• **EXERCISE INSTRUCTIONS**
The answer must consist of every line in the data below that holds the word "required".

• **DATA SHOWN**
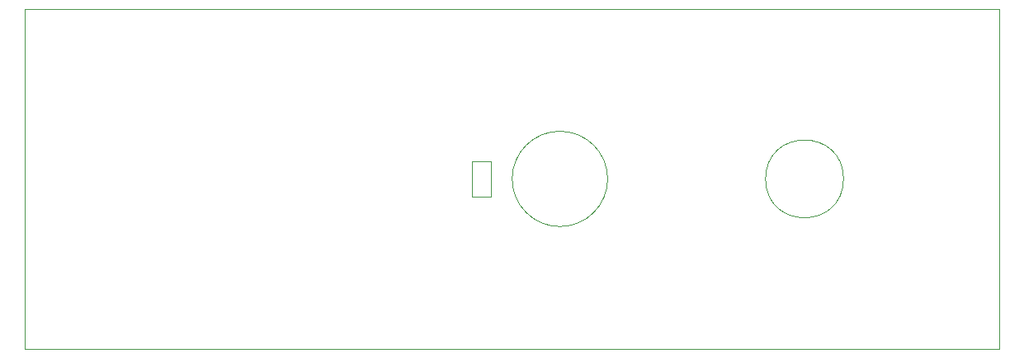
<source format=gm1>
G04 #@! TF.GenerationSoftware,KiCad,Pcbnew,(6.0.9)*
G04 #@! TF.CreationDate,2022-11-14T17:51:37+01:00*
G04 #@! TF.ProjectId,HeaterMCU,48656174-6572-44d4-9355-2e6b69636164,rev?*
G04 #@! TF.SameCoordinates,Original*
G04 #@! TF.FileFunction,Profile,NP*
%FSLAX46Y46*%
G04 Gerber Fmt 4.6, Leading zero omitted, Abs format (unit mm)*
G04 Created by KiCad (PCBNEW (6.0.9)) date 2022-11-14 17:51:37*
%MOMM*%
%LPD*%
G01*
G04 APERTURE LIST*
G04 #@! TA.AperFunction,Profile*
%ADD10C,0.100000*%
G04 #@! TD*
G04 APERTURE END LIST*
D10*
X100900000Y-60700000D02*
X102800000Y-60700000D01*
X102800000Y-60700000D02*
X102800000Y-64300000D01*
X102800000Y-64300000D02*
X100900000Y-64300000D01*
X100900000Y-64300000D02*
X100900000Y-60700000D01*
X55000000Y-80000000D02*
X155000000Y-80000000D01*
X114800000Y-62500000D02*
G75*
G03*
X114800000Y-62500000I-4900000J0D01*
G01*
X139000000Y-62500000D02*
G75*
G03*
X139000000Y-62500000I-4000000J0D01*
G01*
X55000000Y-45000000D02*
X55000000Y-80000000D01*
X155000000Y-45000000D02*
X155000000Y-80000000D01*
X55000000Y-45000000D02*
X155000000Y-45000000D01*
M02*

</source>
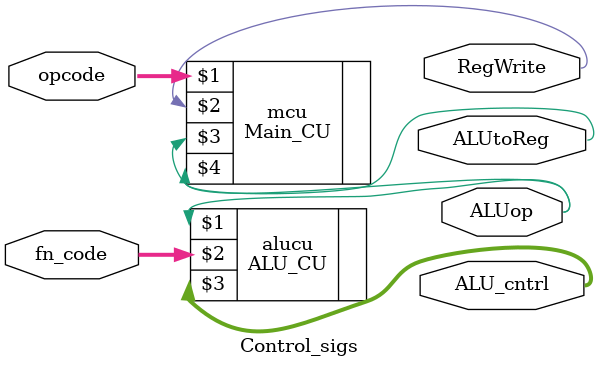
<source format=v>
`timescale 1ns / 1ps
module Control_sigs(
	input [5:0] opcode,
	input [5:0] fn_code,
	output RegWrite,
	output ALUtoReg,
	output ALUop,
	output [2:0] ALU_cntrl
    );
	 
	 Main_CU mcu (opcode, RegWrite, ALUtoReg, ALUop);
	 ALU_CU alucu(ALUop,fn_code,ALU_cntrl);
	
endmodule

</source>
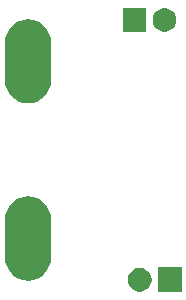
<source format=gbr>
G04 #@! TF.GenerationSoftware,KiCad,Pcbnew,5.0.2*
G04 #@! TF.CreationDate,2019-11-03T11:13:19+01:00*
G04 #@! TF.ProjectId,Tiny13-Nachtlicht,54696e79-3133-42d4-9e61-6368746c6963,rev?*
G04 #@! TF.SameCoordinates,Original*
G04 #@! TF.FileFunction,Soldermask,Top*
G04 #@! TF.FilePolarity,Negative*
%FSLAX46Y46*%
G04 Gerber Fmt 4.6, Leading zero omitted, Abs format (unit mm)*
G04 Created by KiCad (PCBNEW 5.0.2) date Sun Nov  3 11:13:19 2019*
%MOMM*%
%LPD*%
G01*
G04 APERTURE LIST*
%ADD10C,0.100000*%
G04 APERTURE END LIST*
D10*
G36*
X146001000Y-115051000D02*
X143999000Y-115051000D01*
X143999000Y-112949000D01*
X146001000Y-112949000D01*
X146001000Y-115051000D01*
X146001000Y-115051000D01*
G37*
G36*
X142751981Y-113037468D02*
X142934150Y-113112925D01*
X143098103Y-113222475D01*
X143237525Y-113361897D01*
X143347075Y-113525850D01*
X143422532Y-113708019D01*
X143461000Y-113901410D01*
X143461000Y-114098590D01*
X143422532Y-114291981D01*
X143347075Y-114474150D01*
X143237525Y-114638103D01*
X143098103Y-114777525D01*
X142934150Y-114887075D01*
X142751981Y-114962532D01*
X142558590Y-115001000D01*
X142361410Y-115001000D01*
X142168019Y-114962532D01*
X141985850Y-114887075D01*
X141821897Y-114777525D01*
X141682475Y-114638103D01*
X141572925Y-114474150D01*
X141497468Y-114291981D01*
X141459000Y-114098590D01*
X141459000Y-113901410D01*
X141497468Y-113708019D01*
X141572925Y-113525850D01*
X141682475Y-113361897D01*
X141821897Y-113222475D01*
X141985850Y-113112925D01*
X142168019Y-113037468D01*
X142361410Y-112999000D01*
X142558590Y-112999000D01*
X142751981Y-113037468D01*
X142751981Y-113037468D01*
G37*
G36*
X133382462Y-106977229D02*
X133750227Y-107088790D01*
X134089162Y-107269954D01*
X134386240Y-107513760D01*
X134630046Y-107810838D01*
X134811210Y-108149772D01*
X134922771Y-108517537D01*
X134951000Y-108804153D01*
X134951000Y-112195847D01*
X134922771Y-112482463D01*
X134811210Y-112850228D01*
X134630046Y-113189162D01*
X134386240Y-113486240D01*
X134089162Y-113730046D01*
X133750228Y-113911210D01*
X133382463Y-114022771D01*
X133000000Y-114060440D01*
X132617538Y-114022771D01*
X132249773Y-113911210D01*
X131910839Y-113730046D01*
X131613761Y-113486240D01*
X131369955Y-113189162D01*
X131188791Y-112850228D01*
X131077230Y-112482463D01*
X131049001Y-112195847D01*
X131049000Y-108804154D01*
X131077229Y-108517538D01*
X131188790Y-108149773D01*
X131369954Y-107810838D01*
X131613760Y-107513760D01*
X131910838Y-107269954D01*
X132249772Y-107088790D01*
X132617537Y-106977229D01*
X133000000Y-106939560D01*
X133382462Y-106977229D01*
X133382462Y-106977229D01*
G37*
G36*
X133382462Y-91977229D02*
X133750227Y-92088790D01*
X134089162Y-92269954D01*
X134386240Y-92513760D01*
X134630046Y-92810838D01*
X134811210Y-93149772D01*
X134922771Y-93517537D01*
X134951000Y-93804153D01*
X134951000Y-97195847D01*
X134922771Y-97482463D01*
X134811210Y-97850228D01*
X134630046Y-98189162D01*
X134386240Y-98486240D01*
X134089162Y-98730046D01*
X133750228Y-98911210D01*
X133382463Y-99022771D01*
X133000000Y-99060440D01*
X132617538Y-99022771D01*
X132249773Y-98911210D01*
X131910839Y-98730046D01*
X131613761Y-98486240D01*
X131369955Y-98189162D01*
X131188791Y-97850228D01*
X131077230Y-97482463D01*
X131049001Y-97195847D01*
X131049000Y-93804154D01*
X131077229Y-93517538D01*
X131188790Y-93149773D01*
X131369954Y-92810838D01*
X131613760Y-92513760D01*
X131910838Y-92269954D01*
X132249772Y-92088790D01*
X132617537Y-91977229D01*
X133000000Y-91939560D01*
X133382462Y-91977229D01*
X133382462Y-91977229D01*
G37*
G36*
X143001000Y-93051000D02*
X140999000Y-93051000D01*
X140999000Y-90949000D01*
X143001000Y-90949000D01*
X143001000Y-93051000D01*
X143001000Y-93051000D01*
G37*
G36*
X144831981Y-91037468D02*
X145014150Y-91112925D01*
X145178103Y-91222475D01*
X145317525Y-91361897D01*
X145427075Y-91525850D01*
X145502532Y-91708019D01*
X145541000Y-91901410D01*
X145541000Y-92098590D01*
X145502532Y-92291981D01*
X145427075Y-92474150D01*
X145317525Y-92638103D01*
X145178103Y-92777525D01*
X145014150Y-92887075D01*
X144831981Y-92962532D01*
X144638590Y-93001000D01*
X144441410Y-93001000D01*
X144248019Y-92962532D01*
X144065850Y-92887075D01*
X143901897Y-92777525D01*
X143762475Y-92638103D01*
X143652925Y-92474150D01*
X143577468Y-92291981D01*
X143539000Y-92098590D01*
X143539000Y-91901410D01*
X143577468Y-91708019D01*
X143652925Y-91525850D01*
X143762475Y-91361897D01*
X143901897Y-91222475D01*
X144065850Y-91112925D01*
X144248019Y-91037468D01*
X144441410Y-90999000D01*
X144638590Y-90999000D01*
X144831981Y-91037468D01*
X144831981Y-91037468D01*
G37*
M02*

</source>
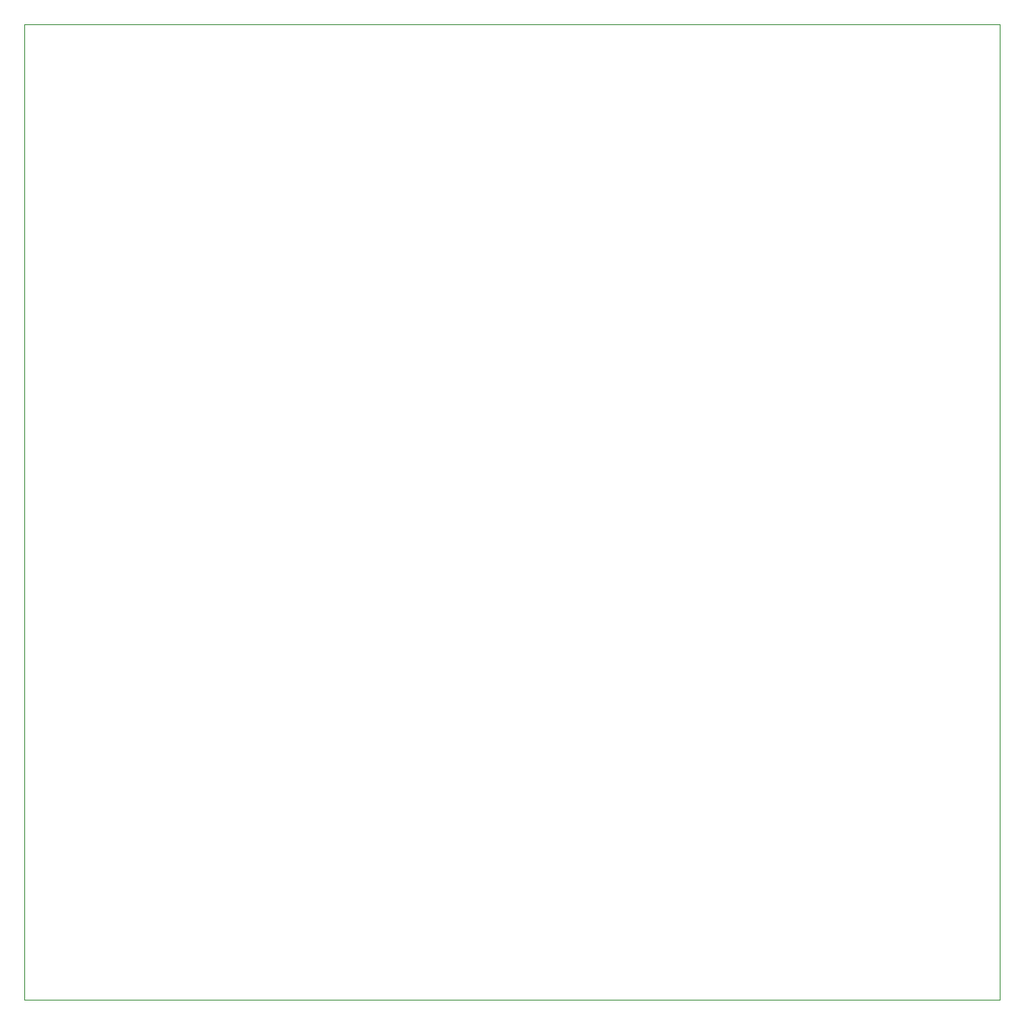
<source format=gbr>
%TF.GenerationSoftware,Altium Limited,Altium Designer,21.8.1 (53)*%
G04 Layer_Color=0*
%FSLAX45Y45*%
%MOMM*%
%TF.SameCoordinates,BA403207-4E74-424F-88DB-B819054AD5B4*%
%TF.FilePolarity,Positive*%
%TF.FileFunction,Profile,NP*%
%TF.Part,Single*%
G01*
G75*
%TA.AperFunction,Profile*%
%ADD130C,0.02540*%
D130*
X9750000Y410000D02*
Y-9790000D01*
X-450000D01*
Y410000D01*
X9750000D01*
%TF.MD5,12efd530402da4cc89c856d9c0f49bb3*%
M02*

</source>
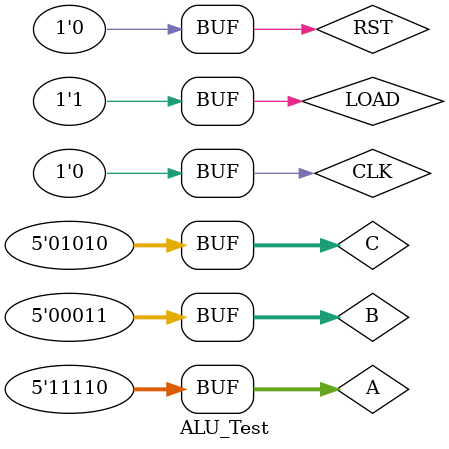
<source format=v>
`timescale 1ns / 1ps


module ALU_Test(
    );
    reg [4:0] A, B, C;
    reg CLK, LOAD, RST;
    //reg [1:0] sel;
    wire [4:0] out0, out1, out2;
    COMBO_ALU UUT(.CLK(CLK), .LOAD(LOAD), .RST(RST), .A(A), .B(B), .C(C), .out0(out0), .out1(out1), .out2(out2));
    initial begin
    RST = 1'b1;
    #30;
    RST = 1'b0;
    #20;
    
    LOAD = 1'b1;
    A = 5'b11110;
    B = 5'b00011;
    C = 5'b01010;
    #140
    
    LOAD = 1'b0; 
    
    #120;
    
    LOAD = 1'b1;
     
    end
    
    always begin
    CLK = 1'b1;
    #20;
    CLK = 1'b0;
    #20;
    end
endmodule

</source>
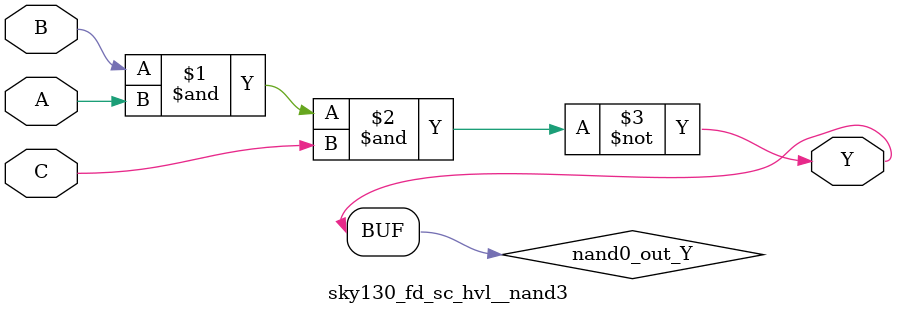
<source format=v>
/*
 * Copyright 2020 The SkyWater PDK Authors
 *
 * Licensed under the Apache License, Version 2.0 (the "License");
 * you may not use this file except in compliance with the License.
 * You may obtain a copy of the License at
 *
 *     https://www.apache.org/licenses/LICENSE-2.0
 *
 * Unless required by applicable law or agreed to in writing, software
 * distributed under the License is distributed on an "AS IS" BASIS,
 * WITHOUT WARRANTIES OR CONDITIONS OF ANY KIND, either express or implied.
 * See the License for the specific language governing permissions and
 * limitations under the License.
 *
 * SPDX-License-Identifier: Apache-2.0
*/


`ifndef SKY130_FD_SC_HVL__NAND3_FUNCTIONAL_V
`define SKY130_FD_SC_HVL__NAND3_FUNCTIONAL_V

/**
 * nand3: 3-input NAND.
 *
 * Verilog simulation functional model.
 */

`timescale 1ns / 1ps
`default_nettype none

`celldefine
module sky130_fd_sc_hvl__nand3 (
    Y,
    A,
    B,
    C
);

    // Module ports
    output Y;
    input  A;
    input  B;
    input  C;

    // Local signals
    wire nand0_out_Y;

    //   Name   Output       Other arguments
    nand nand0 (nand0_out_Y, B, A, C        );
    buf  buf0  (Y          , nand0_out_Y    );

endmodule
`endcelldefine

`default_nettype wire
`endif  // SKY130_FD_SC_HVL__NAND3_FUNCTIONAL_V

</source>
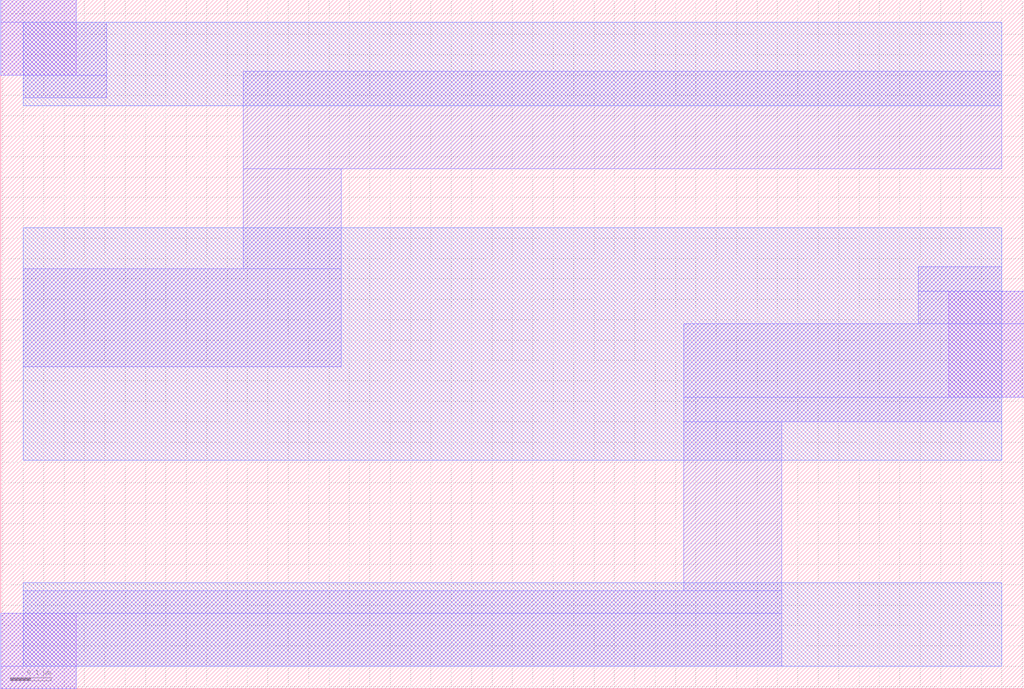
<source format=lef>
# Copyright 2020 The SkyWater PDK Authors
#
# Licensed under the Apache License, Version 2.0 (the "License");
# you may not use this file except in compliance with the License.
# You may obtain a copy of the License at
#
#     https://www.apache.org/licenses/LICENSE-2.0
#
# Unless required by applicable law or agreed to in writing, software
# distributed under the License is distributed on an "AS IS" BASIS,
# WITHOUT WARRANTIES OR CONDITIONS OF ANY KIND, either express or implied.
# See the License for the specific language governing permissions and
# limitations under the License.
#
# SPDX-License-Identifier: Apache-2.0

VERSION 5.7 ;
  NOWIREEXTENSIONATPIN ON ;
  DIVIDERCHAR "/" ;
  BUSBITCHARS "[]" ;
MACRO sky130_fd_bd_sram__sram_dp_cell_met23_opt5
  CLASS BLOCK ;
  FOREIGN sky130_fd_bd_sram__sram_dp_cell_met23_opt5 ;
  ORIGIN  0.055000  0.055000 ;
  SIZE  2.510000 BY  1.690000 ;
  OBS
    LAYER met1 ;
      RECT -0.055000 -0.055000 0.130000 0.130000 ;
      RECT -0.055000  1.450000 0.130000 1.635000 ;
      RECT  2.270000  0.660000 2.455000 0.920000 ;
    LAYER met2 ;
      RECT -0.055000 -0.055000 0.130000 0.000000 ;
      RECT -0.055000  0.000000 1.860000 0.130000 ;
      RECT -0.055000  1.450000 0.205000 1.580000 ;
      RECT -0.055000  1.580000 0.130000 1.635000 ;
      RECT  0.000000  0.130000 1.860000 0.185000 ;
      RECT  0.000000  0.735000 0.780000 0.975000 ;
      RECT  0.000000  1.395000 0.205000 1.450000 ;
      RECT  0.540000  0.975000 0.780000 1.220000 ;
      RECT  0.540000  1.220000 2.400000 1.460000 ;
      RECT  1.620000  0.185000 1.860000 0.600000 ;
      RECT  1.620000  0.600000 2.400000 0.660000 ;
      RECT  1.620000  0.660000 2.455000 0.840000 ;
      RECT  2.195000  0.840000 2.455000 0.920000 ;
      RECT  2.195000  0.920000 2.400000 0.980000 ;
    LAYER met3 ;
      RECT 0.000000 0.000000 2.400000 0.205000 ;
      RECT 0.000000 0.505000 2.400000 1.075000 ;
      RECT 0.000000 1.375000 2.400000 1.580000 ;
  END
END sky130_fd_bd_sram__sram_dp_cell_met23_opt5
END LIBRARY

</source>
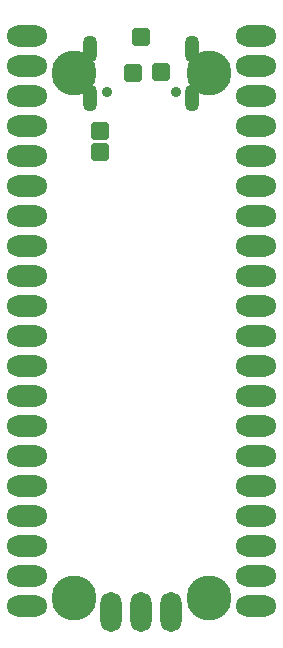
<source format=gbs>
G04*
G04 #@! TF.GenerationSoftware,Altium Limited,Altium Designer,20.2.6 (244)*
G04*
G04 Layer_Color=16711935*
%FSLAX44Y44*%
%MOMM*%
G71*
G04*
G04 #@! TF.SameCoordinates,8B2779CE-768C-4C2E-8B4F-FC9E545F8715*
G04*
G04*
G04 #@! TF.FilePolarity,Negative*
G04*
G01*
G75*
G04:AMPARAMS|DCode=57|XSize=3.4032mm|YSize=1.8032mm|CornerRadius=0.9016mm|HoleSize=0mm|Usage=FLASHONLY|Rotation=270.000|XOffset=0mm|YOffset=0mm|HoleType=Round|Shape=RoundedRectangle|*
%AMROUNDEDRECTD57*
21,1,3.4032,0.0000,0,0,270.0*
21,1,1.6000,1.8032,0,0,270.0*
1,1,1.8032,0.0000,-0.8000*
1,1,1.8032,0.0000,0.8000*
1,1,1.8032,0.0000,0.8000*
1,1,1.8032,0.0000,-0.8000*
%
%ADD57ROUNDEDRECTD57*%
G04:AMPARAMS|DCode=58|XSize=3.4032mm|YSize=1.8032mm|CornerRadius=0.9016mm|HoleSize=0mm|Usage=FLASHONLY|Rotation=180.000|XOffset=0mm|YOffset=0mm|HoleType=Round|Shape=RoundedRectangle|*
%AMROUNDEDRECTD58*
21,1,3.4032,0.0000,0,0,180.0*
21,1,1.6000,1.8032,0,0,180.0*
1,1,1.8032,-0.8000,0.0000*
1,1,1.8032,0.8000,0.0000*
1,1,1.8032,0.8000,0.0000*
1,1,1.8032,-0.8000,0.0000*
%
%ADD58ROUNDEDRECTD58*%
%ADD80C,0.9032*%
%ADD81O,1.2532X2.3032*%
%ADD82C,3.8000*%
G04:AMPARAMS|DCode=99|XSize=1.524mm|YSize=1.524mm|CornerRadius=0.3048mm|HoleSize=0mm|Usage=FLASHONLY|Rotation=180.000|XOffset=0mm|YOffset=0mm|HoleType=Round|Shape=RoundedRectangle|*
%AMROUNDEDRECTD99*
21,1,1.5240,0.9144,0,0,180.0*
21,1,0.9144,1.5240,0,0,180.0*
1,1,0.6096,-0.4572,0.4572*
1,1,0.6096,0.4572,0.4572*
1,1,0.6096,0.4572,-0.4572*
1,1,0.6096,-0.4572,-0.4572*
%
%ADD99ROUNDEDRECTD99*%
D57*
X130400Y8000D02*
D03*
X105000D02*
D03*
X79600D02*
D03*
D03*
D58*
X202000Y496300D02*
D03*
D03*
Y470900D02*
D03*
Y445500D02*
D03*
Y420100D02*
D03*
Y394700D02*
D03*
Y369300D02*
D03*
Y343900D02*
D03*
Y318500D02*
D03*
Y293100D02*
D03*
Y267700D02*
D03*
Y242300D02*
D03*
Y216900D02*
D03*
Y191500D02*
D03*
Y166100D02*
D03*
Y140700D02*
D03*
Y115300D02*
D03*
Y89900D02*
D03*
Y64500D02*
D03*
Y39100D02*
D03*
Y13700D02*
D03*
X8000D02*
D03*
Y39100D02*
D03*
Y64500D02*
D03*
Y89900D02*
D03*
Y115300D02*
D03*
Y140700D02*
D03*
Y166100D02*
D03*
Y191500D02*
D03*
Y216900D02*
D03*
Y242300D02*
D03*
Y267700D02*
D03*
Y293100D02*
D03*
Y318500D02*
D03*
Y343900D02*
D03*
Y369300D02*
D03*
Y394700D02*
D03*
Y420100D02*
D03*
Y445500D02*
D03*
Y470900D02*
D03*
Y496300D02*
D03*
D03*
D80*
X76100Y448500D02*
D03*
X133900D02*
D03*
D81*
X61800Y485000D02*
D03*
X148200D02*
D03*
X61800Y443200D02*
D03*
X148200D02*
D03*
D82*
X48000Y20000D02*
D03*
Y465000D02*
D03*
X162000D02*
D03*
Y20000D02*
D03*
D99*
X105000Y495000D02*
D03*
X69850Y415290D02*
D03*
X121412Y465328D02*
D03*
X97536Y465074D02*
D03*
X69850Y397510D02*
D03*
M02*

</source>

• **REPLY**
 * Unless required by applicable law or agreed to in writing, software
# Unless required by applicable law or agreed to in writing, software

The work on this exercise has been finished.